Le « viewer » permet donc l’affichage de la carte et permet de joindre l’interface visuelle avec le traitement des données.
Une partie de navigation lui est associée, partie qui traite de la manipulation des éléments de la carte (manipulation des couches …), comme présenté au point précédent.
Le moteur d’affichage enfin permet de gérer les différents services ESRI et la consommation des données dans les différentes tables lorsque cela s’avère nécessaire.

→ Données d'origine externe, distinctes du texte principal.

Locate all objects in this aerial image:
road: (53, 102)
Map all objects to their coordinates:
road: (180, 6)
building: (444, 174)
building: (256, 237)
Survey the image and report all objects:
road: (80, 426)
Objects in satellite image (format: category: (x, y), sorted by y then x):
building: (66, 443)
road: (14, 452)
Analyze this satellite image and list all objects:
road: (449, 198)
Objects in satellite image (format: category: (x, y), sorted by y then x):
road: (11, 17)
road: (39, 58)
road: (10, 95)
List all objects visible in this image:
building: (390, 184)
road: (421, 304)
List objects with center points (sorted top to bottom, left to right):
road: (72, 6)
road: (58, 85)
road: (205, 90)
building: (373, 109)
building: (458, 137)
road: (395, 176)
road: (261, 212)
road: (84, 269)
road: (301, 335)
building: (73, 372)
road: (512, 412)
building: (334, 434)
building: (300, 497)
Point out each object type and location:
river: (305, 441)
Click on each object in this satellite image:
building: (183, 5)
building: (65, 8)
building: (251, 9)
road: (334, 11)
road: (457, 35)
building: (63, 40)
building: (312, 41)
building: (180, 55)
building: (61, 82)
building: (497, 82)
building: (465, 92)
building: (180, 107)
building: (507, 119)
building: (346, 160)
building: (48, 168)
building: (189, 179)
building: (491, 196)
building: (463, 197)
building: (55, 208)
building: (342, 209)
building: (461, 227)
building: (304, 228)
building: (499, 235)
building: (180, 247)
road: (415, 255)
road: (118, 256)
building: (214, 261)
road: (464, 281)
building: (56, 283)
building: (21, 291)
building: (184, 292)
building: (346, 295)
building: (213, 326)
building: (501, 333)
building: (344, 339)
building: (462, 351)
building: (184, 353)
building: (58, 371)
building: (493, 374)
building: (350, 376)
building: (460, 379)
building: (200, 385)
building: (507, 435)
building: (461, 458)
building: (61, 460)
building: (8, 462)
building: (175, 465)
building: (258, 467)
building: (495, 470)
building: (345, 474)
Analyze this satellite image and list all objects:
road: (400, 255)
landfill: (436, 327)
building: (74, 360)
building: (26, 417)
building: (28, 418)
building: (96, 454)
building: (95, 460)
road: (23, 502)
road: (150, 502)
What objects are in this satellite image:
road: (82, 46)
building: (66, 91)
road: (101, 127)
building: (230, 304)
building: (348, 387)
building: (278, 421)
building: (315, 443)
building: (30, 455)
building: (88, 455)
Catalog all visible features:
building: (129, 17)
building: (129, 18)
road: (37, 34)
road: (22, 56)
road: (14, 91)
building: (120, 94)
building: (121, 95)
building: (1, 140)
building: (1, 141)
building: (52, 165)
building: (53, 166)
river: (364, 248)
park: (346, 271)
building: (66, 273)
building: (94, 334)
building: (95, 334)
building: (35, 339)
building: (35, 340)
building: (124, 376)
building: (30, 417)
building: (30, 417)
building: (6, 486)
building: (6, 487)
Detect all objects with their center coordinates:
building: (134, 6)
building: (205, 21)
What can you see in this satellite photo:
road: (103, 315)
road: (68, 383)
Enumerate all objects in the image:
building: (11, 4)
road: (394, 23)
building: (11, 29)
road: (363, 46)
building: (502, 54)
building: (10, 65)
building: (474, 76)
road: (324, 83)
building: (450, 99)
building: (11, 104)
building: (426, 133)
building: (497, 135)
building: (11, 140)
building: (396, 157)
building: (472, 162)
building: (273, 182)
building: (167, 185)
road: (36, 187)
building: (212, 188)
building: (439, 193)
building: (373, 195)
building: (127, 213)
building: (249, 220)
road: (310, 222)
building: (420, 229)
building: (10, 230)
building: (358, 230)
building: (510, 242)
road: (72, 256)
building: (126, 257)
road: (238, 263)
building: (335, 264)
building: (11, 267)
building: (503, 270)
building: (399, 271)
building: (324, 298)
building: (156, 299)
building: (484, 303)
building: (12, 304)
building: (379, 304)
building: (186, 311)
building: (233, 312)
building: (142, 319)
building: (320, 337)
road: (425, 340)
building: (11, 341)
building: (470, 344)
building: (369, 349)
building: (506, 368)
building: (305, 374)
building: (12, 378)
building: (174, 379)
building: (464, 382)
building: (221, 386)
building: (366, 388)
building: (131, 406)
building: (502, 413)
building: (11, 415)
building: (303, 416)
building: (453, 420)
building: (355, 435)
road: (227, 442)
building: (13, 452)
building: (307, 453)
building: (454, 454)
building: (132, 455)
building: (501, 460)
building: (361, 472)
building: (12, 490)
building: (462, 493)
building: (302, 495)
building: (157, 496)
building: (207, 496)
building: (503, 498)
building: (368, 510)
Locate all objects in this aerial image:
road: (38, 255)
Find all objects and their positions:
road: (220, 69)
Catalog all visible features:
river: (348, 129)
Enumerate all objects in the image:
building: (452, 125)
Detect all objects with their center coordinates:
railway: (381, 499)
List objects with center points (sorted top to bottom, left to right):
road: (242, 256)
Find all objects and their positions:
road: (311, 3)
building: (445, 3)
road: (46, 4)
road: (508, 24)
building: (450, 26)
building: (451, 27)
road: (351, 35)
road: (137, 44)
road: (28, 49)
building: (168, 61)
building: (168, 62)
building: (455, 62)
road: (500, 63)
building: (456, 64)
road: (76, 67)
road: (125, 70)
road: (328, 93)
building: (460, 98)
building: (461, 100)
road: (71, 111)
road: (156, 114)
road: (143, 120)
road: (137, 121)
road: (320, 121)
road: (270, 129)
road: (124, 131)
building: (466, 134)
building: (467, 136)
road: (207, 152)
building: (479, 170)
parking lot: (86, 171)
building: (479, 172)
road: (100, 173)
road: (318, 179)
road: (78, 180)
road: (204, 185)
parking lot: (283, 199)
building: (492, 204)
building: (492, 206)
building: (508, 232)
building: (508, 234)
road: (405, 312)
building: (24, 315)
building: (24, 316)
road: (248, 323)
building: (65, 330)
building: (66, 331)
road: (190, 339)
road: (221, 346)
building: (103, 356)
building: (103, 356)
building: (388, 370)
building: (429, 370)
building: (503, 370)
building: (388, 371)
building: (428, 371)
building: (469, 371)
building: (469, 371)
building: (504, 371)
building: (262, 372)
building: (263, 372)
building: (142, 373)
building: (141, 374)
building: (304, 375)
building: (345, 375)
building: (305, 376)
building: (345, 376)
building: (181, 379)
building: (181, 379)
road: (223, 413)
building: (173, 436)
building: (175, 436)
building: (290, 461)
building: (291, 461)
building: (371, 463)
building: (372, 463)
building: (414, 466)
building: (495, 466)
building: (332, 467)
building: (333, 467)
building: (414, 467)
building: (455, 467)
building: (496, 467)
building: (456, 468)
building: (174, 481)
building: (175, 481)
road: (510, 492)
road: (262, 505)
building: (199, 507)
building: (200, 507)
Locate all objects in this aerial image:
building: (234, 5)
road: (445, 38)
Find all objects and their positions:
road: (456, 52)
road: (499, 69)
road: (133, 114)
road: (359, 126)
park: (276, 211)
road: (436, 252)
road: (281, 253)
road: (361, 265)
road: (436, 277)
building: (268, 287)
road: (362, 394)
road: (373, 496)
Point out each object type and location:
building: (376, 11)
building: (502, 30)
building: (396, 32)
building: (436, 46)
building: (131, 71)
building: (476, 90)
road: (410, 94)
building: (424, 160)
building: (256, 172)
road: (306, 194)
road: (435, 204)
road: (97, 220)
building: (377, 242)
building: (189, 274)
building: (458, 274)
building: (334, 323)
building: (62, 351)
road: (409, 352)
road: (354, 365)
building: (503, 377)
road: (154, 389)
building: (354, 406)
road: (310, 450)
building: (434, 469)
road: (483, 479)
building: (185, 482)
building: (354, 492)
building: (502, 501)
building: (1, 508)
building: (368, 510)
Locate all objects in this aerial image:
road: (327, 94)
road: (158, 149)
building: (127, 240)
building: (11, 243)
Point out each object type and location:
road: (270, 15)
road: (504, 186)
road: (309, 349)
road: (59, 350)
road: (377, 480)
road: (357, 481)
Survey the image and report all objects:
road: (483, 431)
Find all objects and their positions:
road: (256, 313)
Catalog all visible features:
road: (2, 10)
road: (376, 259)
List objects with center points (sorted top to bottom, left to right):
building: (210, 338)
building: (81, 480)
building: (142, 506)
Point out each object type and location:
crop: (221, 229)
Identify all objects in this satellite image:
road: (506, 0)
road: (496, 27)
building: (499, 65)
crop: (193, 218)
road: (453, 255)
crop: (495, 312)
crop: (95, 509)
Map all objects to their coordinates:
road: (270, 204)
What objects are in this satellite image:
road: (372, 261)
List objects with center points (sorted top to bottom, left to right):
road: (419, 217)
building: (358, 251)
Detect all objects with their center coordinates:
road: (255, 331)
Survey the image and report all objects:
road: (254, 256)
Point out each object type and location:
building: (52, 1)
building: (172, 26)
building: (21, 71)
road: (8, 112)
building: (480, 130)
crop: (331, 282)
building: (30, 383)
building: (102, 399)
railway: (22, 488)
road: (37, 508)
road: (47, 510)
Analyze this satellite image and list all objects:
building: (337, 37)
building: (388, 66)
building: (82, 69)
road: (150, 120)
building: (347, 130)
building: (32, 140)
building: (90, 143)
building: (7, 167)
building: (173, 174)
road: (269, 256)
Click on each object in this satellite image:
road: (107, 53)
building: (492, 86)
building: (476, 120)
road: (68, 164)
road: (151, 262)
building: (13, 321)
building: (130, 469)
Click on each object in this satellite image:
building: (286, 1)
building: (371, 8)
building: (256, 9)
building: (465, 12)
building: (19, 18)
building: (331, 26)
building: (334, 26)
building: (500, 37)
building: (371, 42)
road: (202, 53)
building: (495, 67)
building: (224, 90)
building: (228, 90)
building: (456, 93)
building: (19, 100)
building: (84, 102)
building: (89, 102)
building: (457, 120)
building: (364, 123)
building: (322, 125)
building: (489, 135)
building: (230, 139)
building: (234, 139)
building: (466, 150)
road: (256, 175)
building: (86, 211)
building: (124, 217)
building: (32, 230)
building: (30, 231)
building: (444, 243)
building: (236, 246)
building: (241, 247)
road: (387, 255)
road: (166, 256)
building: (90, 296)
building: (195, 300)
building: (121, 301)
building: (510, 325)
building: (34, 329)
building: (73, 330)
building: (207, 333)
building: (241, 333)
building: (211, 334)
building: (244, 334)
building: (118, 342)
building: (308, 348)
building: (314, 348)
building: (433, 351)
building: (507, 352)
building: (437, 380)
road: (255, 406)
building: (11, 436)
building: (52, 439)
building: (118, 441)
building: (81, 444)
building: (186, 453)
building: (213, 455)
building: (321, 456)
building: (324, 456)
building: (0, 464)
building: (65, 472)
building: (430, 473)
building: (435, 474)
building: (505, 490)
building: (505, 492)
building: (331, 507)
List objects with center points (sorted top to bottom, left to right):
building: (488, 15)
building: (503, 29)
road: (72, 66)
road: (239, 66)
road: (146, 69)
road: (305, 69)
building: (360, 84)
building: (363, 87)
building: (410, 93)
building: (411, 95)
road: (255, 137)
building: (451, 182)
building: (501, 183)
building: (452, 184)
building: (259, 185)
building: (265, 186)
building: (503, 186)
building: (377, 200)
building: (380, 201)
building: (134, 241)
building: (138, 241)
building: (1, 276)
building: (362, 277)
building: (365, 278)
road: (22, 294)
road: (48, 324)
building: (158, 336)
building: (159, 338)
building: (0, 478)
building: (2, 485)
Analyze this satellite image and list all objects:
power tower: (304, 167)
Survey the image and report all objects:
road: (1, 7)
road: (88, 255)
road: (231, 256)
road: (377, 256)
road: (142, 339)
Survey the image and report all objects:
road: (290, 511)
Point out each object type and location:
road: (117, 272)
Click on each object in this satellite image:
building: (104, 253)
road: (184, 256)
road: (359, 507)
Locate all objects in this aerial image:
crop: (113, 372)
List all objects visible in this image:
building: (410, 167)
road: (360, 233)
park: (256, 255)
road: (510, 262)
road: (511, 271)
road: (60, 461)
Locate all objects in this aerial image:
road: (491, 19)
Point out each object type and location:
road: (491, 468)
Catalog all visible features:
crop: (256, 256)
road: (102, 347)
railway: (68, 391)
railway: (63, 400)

5. Quelques fonctionnalités de l’application


   · Affichage de couches à partir de données en base de manière automatique, tant au niveau de la recherche de données que du rendu dans la couche   · Exports PDF, PNG, JPG et SVG avec prise en compte des différents éléments de présentation, tels que la flèche nord, l’échelle. La légende est reformatée automatiquement pour un affichage « optimisé » en plusieurs colonnes.
   · Export en MXD et en SHP
   · Copie dans le presse-papier
   · Manipulation des couches :
      o Gestion de la visibilité
      o Gestion de la transparence
      o Changement des couleurs de rendus
      o Ajout/retrait des contours des polygones
      o Ajout/retrait des étiquettes (numéros de départements par exemple …)
   · Changement de l’ordre des couches
   · Ajout d’un mécanisme de géocodage inverse (adresse à localisation XY)
   · Zoom sur les points d’intérêts de la couche
   · Compte des points dans des polygones (avec sélection des valeurs souhaitées)
   · Recherche d’informations sur un point de la carte
   · Ajout/suppression de couches dynamiquement (i.e. une fois la carte générée)
   · Gestion des affichages précédent/suivant
   · Gestion des préférences utilisateurs


6. Exemple de restitutions cartographiques possibles


   · Cartographie des communes reconnues Catastrophes Naturelles pour un événement inondation.



   · Superposition des zonages publics de l’aléa inondation et des risques professionnels.